__WHAT YOU WILL DO__:
1) According to the passage on multiple sclerosis, what characterizes the condition?
2) Repeat word for word the part of the multiple sclerosis passage starting at "Multiple Sslerosis is" and ending at "central nervous system.".

Multiple Sclerosis

Multiple Sslerosis is an autoimmune condition of the nervous system and the brain. An autoimmune disorder means that the body’s innate ability to attack potentially harmful foreign bodies backfires. When this happens, the immune cells that should target the pathogens attach normal and healthy cells instead. Multiple sclerosis is such a condition in which the nerve endings are damaged due to the loss or destruction of the myelin sheath, a protective covering. The sensitivity and effective transmitting capability of the nerves are then compromised.

Multiple sclerosis is characterized by scattered plaques of demyelination throughout the white matter of the central nervous system.

__RECORD SET__:

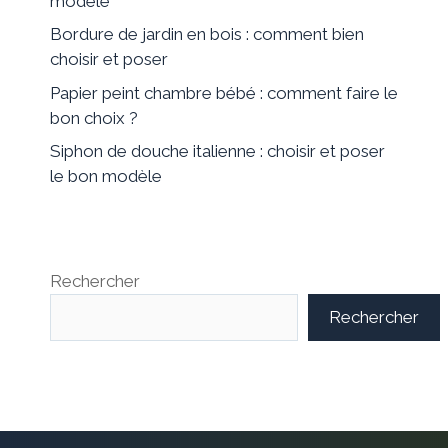
modèle
Bordure de jardin en bois : comment bien
choisir et poser
Papier peint chambre bébé : comment faire le
bon choix ?
Siphon de douche italienne : choisir et poser
le bon modèle
Rechercher
Rechercher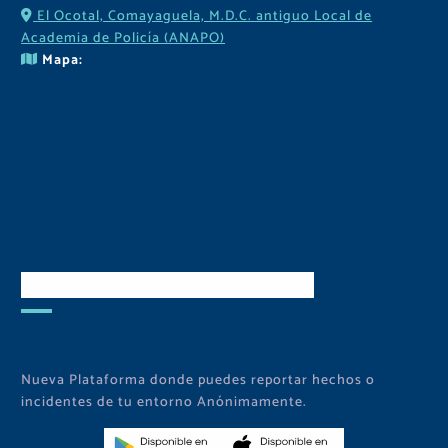
El Ocotal, Comayaguela, M.D.C. antiguo Local de
Academia de Policía (ANAPO)
Mapa:
Descarga Nuestra APP
Nueva Plataforma donde puedes reportar hechos o
incidentes de tu entorno Anónimamente.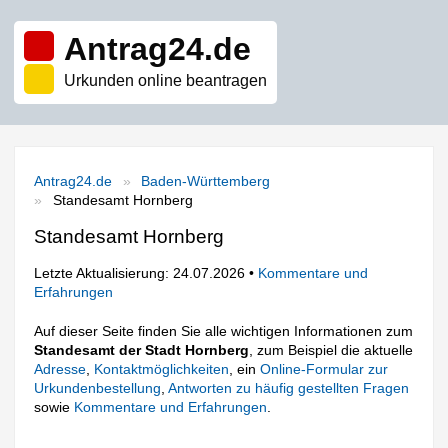
Antrag24.de
Urkunden online beantragen
Antrag24.de
Baden-Württemberg
Standesamt Hornberg
Standesamt Hornberg
Letzte Aktualisierung: 24.07.2026 •
Kommentare und
Erfahrungen
Auf dieser Seite finden Sie alle wichtigen Informationen zum
Standesamt der Stadt Hornberg
, zum Beispiel die aktuelle
Adresse
,
Kontaktmöglichkeiten
, ein
Online-Formular zur
Urkundenbestellung
,
Antworten zu häufig gestellten Fragen
sowie
Kommentare und Erfahrungen
.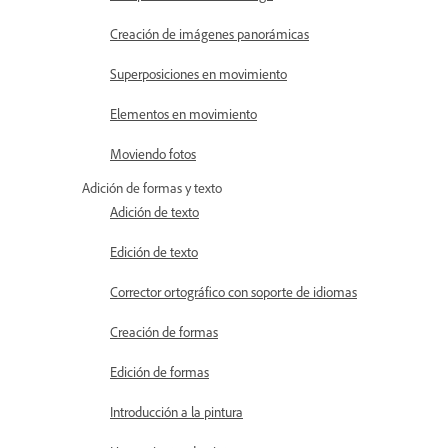
Creación de imágenes panorámicas
Superposiciones en movimiento
Elementos en movimiento
Moviendo fotos
Adición de formas y texto
Adición de texto
Edición de texto
Corrector ortográfico con soporte de idiomas
Creación de formas
Edición de formas
Introducción a la pintura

__SET OF ANSWERS__:
1) Scattered plaques of demyelination throughout the white matter of the central nervous system.

2)
Multiple Sslerosis is an autoimmune condition of the nervous system and the brain. An autoimmune disorder means that the body’s innate ability to attack potentially harmful foreign bodies backfires. When this happens, the immune cells that should target the pathogens attach normal and healthy cells instead. Multiple sclerosis is such a condition in which the nerve endings are damaged due to the loss or destruction of the myelin sheath, a protective covering. The sensitivity and effective transmitting capability of the nerves are then compromised.

Multiple sclerosis is characterized by scattered plaques of demyelination throughout the white matter of the central nervous system.